*Problem to work on:* Copy out every line of the data below that contains the string "score", reproducing each such line in full.

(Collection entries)
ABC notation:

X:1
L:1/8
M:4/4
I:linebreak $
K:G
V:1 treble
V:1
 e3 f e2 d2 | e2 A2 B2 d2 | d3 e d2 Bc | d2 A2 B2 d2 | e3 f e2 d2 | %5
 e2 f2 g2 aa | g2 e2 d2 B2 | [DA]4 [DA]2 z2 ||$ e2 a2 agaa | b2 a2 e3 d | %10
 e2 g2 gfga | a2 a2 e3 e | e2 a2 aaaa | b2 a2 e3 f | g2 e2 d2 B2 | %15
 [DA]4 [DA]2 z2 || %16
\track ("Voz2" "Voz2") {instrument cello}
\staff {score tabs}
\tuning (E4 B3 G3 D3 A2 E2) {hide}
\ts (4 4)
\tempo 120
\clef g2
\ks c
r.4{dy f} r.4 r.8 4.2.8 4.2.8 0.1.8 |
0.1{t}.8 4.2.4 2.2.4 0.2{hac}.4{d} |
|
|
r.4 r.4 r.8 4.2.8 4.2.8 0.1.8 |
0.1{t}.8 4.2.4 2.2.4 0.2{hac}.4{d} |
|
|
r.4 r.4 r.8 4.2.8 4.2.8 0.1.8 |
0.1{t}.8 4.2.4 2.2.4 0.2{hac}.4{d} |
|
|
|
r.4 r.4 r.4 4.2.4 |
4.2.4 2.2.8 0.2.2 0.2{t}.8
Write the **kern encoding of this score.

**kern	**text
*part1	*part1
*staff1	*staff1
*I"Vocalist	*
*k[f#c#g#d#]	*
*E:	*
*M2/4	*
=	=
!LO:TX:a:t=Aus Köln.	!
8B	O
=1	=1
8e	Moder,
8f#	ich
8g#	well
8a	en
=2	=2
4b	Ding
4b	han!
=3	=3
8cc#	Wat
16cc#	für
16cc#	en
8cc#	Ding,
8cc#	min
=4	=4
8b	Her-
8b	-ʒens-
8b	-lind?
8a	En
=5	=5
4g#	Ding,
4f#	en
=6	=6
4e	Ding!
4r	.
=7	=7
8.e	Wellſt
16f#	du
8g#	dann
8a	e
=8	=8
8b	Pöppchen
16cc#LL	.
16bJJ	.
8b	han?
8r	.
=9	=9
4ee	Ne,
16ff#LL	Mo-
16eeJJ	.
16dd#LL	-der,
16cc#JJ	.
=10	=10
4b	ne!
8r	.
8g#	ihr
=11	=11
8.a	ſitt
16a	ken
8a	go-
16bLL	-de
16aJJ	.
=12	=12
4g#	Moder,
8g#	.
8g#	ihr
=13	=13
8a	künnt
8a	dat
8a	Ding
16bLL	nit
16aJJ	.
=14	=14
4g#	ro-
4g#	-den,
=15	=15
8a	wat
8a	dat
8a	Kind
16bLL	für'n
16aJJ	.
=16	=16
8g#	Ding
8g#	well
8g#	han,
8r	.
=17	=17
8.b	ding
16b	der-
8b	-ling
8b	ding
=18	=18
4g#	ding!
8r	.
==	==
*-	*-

*Written answer:*
\staff {score tabs}
Write the **kern encoding of this score.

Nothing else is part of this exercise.